[Problem requirements]
Give back every record below word for word, with the pictures omitted.

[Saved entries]
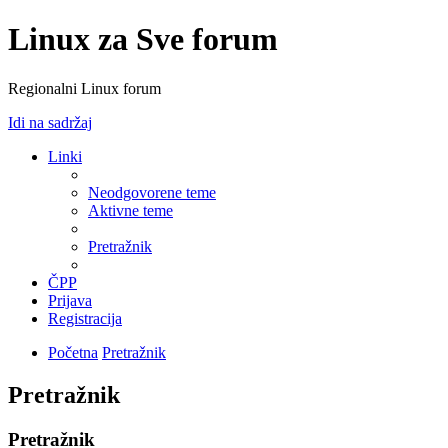
Linux za Sve forum
Regionalni Linux forum
Idi na sadržaj
Linki
Neodgovorene teme
Aktivne teme
Pretražnik
ČPP
Prijava
Registracija
Početna
Pretražnik
Pretražnik
Pretražnik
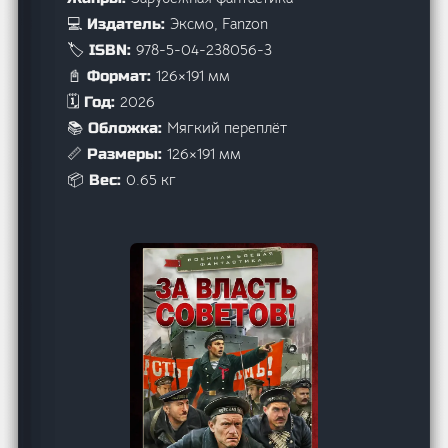
Эксмо, Fanzon
💻 Издатель:
978-5-04-238056-3
🏷️ ISBN:
126×191 мм
📓 Формат:
2026
🗓️ Год:
Мягкий переплёт
📚 Обложка:
126×191 мм
📏 Размеры:
0.65 кг
📦 Вес:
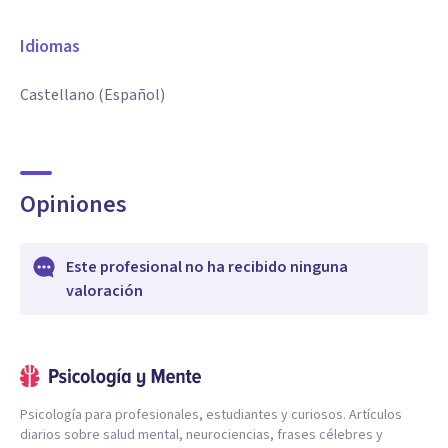
Idiomas
Castellano (Español)
Opiniones
Este profesional no ha recibido ninguna
valoración
Psicología para profesionales, estudiantes y curiosos. Artículos
diarios sobre salud mental, neurociencias, frases célebres y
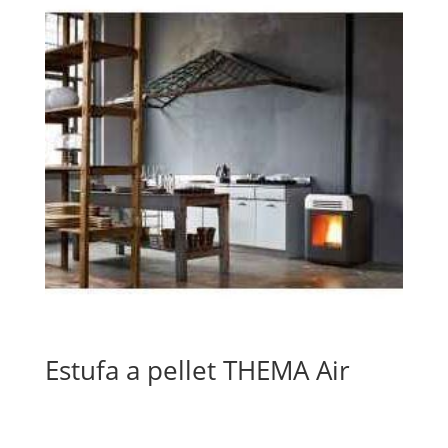
Estufa a pellet THEMA Air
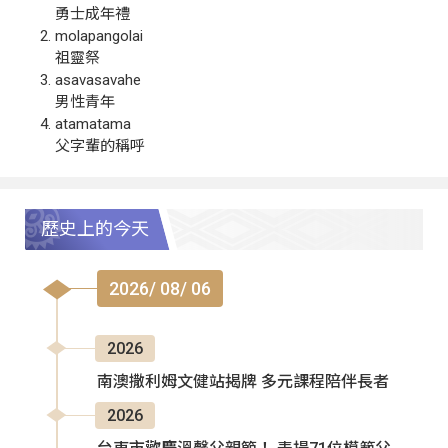
勇士成年禮
molapangolai
祖靈祭
asavasavahe
男性青年
atamatama
父字輩的稱呼
歷史上的今天
2026/ 08/ 06
2026
南澳撒利姆文健站揭牌 多元課程陪伴長者
2026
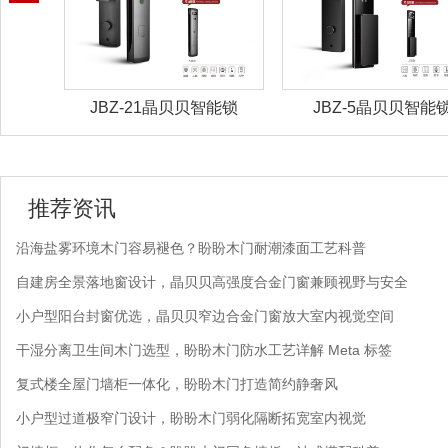
JBZ-21晶贝贝智能锁
JBZ-5晶贝贝智能锁
推荐资讯
沿海盐雾环境木门容易褪色？盼盼木门耐潮漆面工艺科普
自建房全景落地窗设计，晶贝贝高强度合金门窗兼顾视野与安全
小户型阳台封窗优选，晶贝贝窄边合金门窗放大室内视觉空间
干湿分离卫生间木门选型，盼盼木门防水工艺详解 Meta 标签
复式楼全屋门墙柜一体化，盼盼木门打造简约静奢风
小户型过道极窄门设计，盼盼木门弱化隔断拓宽室内视觉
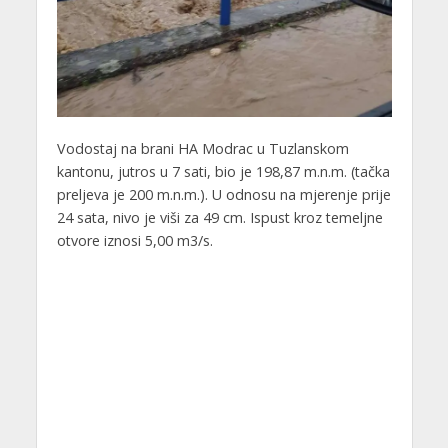
Vodostaj na brani HA Modrac u Tuzlanskom
kantonu, jutros u 7 sati, bio je 198,87 m.n.m. (tačka
preljeva je 200 m.n.m.). U odnosu na mjerenje prije
24 sata, nivo je viši za 49 cm. Ispust kroz temeljne
otvore iznosi 5,00 m3/s.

[Solution to this task]
Linux za Sve forum
Regionalni Linux forum
Idi na sadržaj
Linki
Neodgovorene teme
Aktivne teme
Pretražnik
ČPP
Prijava
Registracija
Početna
Pretražnik
Pretražnik
Pretražnik
Эксмо, Fanzon
💻 Издатель:
978-5-04-238056-3
🏷️ ISBN:
126×191 мм
📓 Формат:
2026
🗓️ Год:
Мягкий переплёт
📚 Обложка:
126×191 мм
📏 Размеры:
0.65 кг
📦 Вес:
Idiomas
Castellano (Español)
Opiniones
Este profesional no ha recibido ninguna
valoración
Psicología para profesionales, estudiantes y curiosos. Artículos
diarios sobre salud mental, neurociencias, frases célebres y
Estufa a pellet THEMA Air
勇士成年禮
molapangolai
祖靈祭
asavasavahe
男性青年
atamatama
父字輩的稱呼
歷史上的今天
2026/ 08/ 06
2026
南澳撒利姆文健站揭牌 多元課程陪伴長者
2026
JBZ-21晶贝贝智能锁
JBZ-5晶贝贝智能锁
推荐资讯
沿海盐雾环境木门容易褪色？盼盼木门耐潮漆面工艺科普
自建房全景落地窗设计，晶贝贝高强度合金门窗兼顾视野与安全
小户型阳台封窗优选，晶贝贝窄边合金门窗放大室内视觉空间
干湿分离卫生间木门选型，盼盼木门防水工艺详解 Meta 标签
复式楼全屋门墙柜一体化，盼盼木门打造简约静奢风
小户型过道极窄门设计，盼盼木门弱化隔断拓宽室内视觉
Vodostaj na brani HA Modrac u Tuzlanskom
kantonu, jutros u 7 sati, bio je 198,87 m.n.m. (tačka
preljeva je 200 m.n.m.). U odnosu na mjerenje prije
24 sata, nivo je viši za 49 cm. Ispust kroz temeljne
otvore iznosi 5,00 m3/s.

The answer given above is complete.